Clarke kept an open house for West Indians at his home in Barnet on Sunday afternoons.

==Personal life==
Clarke was homosexual. As was usual before decriminalisation in 1967, Clarke was discreet. His lifelong partner was Pat Walker (Edward George Walker, 1902–1999), whom Clarke employed as his secretary. By at least 1939, they were living together in Clarke's house in Barnet, which Clarke called Belfield House, but they had both been on the electoral register at 112 Newington Causeway in 1929. After Clarke's death, Walker remained at Belfield House, but after the latter's death in 1999, it was left to St Catharine's College. The college has since sold the house, and it is now a nursery, Belfield Montessori.

Clarke died in 1970, aged 76, at St Stephen's Hospital, Barnet. (St Stephen's was a geriatric hospital that closed in 1989. Clarke's obituary in the BMJ incorrectly states that he died in Barnet General Hospital.)

==Legacy==
A blue plaque honouring Clarke was placed on a building near the site of his practice in April 2023, sponsored by Black History Walks in collaboration with the Nubian Jak Community Trust.

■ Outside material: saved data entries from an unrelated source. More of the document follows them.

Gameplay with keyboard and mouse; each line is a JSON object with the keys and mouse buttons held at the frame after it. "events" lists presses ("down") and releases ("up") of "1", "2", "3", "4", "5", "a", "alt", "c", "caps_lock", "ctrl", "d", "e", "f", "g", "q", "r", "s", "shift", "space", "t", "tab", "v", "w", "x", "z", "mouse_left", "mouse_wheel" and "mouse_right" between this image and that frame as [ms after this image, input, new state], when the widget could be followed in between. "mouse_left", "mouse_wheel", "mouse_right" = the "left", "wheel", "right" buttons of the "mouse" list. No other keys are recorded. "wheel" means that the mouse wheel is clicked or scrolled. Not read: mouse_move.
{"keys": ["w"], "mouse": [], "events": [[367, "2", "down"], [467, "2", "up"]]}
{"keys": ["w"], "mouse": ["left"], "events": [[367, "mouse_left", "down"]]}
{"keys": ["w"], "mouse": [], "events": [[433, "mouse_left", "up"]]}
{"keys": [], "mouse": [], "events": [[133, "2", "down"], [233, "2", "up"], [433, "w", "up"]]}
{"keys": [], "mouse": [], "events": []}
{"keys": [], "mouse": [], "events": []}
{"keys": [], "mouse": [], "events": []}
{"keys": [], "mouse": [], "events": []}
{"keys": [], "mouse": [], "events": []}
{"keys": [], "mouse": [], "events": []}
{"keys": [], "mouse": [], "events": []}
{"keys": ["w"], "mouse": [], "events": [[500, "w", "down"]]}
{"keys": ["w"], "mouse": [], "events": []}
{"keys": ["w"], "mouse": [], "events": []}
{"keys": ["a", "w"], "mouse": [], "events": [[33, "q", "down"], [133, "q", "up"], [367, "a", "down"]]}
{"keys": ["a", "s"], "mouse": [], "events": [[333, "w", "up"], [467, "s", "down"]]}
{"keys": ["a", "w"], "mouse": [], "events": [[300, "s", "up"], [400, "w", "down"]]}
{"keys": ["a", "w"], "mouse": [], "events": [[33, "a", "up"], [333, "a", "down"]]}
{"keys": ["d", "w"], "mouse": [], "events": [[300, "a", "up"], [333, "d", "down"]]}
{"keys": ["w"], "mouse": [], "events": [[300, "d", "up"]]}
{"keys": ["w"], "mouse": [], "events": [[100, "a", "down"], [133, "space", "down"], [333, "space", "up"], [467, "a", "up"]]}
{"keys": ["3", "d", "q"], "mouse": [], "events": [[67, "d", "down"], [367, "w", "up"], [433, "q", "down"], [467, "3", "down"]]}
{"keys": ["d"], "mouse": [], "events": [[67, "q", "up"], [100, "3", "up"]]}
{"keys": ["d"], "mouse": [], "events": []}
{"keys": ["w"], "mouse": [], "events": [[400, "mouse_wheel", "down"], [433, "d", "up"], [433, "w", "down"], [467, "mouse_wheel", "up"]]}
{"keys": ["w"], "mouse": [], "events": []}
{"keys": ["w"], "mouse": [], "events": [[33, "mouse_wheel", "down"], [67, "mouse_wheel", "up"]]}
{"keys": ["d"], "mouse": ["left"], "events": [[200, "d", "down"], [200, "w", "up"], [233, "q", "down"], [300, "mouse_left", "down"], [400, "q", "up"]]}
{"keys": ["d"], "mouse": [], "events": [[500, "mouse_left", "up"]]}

The prize that Clarke endowed at St Catharine's College, Cambridge, continues to be awarded. He was one of the Black Londoners featured in an exhibition at the Cuming Museum in 2008, curated by the historian Stephen Bourne, Keep Smiling Through: Black Londoners on the Home Front, 1939 to 1945.

Belfield Clarke was one of the figures highlighted by LGBT History Month UK in February 2024, in connection to that year's theme: Medicine.

On 21 March 2025, the central open space of the new "town centre" in Elephant and Castle was officially named Belfield Clarke Square, with the unveiling of a plaque by the Mayor of Southwark and the Deputy High Commissioner of Barbados.